In the present study, significant increase in serum triglycerides, TC, HDL and LDL are found as a significant risk factor for IS. Our result is in accordance with a previous study (Hachinski et al., 1996) and it was reported earlier that hypertension is the important risk factor for stroke, diabetes and cardiovascular diseases (Jiang et al., 2009). Since, the frequency of hypertension and diabetes among IS patients in the present study was found to be equal (49.5%), it is possible to conclude that hypertension and diabetes are two important factors for the development of stroke in south Indian population. Diabetes probably predisposes to the development of stroke by its contribution to the atherogenesis in the cerebral vessels (Lavy et al., 1973). Smoking can accelerate the effect of the ACE I/D gene polymorphism on the risk of blood pressure, hypertension, coronary artery disease and the risk of mortality at a younger age (Schut et al., 2004). Multiple logistic regression analysis revealed that smoking and diabetes were the two important independent risk factors for LVD form of IS. Smoking was reported as a major cause of stroke in several populations and smokers are four times more likely to have a stroke compared with non-smokers (Aldoori and Rahman, 1998, Bonita et al., 1999). Cigarette smoking is known to contribute to the development of carotid artery atherosclerosis (Dempsey and Moore, 1992, Hankey, 1999). Few studies demonstrated the gender specific comparison with ACE gene. Influence of RAS genotype on the ACE plasma concentrations and molar ratio of Ang-II to Ang I–VII has a greater gender dimorphism. The gene regulation of RAS, ACE concentration and circulating levels of Ang-II were affected by testosterone (Bos et al., 2008, Danser et al., 1998, Reyes-Engel et al., 2006). Thus, the present study emphasized the pathological role of ‘II’ genotype and ‘I’ allele in males > 50 years of age. Further, this male specific association could be attributed to the risky behaviors of males such as cigarette smoking and alcohol consumption.

Further analysis of data revealed that the diabetes is the second most independent risk factor next to smoking. Previous studies indicated that diabetes per se increases the likelihood of severe carotid atherosclerosis (Folsom et al., 1994, O'Leary et al., 1992).
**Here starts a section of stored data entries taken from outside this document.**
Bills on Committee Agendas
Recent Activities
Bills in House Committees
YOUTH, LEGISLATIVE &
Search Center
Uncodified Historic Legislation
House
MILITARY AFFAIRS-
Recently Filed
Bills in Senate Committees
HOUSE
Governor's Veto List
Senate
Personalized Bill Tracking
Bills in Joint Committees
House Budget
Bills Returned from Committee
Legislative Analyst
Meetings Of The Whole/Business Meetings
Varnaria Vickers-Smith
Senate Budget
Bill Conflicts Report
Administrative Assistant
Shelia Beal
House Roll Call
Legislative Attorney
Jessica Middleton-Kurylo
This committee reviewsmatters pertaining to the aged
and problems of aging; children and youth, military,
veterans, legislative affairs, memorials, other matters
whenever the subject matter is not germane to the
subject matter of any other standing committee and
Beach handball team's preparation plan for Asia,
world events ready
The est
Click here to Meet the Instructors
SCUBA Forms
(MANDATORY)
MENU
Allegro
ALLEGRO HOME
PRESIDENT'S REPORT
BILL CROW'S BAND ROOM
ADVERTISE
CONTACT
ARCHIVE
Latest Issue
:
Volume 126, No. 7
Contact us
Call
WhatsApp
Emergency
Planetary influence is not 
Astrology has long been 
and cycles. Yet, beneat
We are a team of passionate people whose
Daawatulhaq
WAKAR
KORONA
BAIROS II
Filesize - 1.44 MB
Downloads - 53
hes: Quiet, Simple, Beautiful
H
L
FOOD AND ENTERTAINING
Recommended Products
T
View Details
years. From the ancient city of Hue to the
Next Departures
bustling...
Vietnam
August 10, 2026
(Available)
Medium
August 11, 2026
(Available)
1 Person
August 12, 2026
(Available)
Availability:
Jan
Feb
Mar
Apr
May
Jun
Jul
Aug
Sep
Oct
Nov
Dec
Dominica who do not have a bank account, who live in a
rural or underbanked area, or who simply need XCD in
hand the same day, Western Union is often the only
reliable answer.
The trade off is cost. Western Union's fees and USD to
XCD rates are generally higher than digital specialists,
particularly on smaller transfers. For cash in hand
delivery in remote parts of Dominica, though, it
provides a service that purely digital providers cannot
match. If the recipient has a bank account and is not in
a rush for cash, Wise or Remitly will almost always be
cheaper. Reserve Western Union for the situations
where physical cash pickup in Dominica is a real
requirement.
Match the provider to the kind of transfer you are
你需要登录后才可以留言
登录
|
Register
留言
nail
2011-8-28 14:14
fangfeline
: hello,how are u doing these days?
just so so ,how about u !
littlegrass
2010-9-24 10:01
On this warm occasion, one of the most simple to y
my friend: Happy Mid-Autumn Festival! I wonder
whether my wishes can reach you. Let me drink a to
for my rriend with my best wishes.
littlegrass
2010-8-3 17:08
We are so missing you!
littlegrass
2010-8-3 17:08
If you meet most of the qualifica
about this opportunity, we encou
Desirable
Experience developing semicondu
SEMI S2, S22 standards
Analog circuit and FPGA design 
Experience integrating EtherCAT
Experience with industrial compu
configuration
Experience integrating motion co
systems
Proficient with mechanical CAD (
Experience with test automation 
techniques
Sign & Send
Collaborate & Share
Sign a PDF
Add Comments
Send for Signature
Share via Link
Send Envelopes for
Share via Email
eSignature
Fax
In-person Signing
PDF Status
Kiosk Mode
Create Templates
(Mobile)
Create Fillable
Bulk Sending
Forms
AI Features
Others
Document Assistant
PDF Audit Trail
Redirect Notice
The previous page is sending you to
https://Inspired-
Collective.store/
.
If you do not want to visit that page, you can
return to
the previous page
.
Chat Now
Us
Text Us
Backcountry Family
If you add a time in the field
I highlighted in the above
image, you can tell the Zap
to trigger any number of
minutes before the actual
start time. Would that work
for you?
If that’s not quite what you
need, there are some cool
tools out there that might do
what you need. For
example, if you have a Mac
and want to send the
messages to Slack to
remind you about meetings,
When we carried out genetic model based risk analysis, we did not find any associations in dominant and additive models. However, analysis of recessive model (II vs. (ID + DD) revealed significant disease risk (OR = 2.06; 95% CI = 1.23–3.46; p = 0.003). Thus, it is concluded that homozygous ‘II’ genotype has showed greater risk for stroke than homozygous ‘DD’ genotype in our population. However, the limitation of our study is the absence of data on plasma ACE level of IS patients and its correlation to genetic data. World Health Organization (WHO) estimated that by 2050, 80% of stroke cases in the world would come from low and middle income countries such as India and China. In conclusion, our data revealed a significant association of ACE ‘II’ genotype and ‘I’ allele with male IS patients in south India. However, more prospective studies with a larger sample size are required to ascertain the role of ACE ‘II’ genotype in the aetiopathogenesis of ischemic stroke in south India.